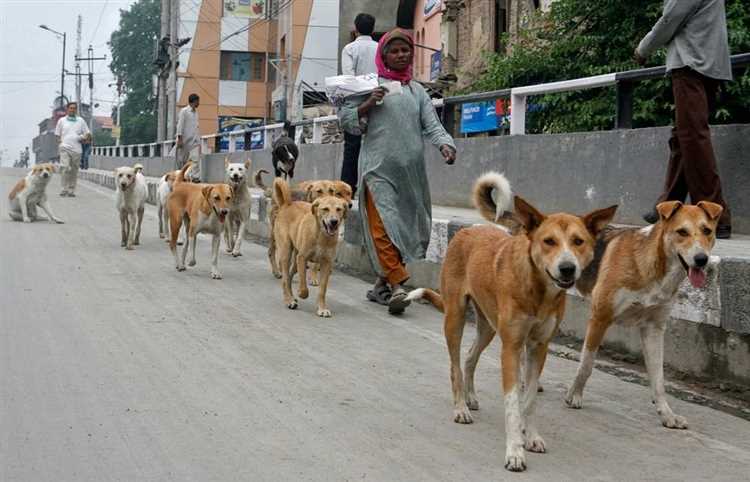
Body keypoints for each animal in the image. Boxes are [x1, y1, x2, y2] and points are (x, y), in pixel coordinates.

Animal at [274, 177, 350, 316]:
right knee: (285, 279)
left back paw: (291, 297)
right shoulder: (303, 258)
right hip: (286, 252)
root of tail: (287, 204)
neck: (321, 236)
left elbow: (322, 290)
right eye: (325, 209)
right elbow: (303, 285)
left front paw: (322, 308)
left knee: (290, 276)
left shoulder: (326, 263)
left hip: (295, 259)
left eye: (339, 209)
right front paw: (301, 293)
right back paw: (289, 300)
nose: (334, 222)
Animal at [412, 172, 616, 470]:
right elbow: (512, 403)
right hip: (455, 318)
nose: (568, 268)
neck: (538, 289)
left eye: (579, 241)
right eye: (549, 241)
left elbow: (528, 399)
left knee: (470, 358)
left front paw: (530, 437)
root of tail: (467, 231)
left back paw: (471, 397)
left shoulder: (538, 347)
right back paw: (461, 407)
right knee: (454, 366)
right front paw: (514, 451)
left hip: (488, 326)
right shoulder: (511, 347)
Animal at [568, 200, 724, 430]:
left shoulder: (654, 329)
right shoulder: (600, 317)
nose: (702, 259)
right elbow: (586, 364)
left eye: (707, 231)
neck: (651, 265)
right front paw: (575, 395)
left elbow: (658, 379)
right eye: (682, 232)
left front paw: (667, 414)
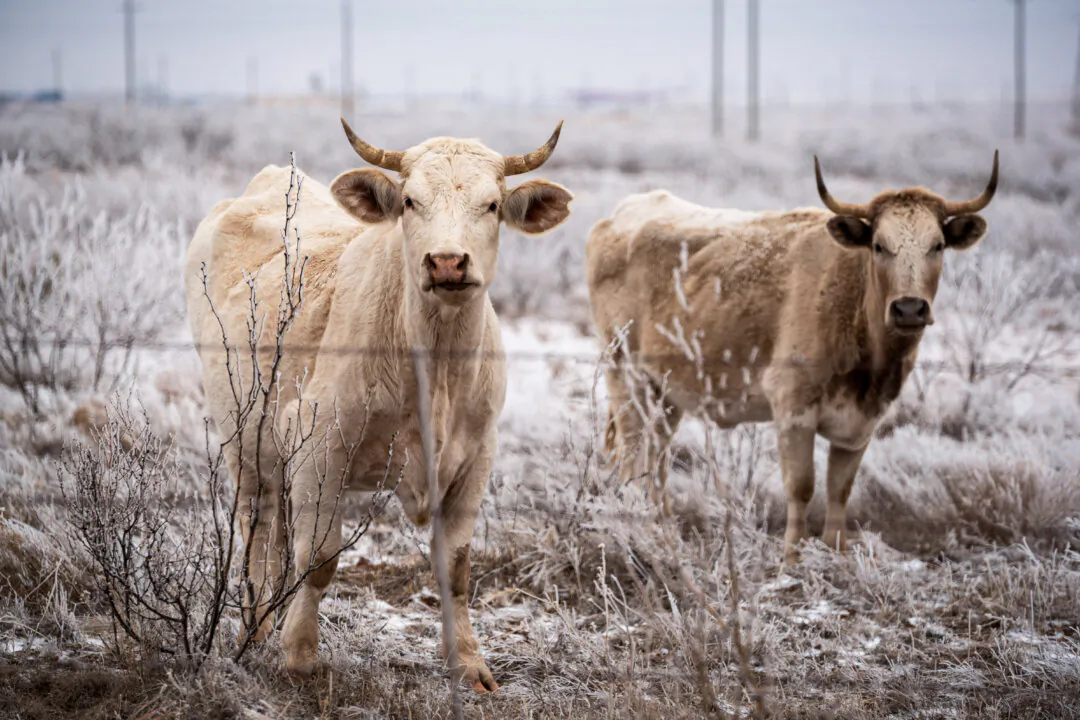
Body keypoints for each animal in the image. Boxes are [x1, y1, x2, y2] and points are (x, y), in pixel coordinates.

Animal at [184, 120, 573, 690]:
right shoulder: (320, 448)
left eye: (492, 205)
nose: (447, 261)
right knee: (256, 525)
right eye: (410, 201)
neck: (435, 366)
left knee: (277, 531)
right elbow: (320, 557)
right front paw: (300, 655)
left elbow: (455, 568)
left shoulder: (477, 456)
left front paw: (469, 663)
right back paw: (256, 628)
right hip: (243, 437)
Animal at [585, 153, 998, 562]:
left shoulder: (861, 423)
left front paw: (837, 552)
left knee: (656, 457)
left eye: (938, 245)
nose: (909, 308)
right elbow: (802, 486)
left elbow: (839, 489)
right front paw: (793, 557)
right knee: (632, 453)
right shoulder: (793, 407)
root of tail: (620, 216)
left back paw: (664, 526)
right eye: (879, 245)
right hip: (625, 375)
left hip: (666, 392)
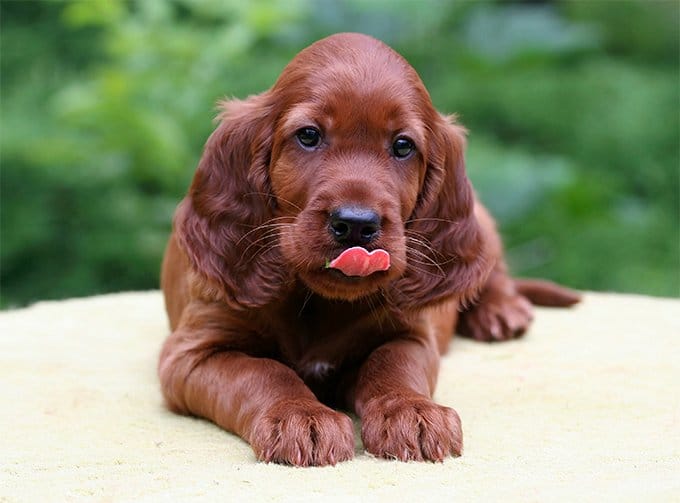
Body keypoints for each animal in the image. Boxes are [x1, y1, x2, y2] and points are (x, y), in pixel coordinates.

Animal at [161, 32, 580, 468]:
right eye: (308, 135)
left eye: (403, 146)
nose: (357, 224)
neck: (318, 300)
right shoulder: (192, 353)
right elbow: (262, 373)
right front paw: (300, 416)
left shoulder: (412, 336)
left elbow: (391, 366)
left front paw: (411, 411)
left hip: (481, 223)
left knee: (491, 269)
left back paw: (500, 309)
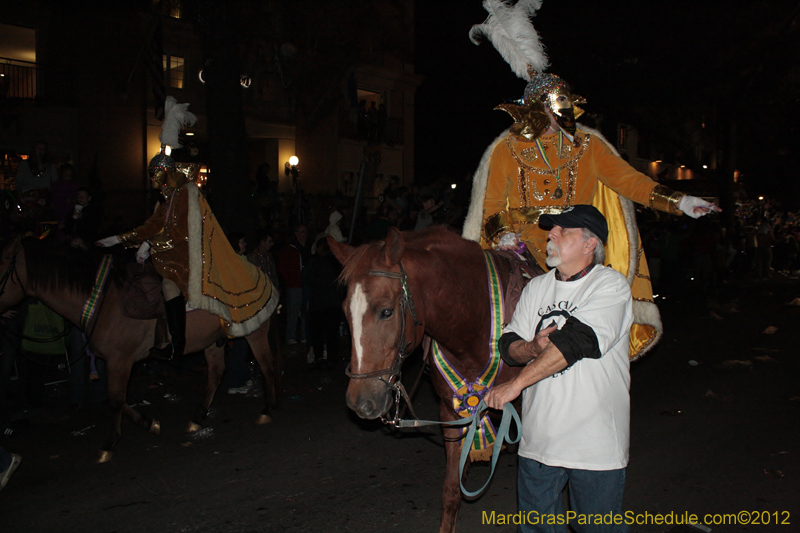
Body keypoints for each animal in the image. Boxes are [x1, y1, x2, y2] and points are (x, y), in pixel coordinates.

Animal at [0, 237, 282, 462]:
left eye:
§
• _Goal of the exercise_: Out of the records above, pull each line containing the word "front".

• _Written response_:
left front paw: (322, 308)
right front paw: (301, 293)
left front paw: (530, 437)
right front paw: (514, 451)
right front paw: (575, 395)
left front paw: (667, 414)
right front paw: (300, 655)
left front paw: (469, 663)
left front paw: (837, 552)
right front paw: (793, 557)
right front paw: (300, 416)
left front paw: (411, 411)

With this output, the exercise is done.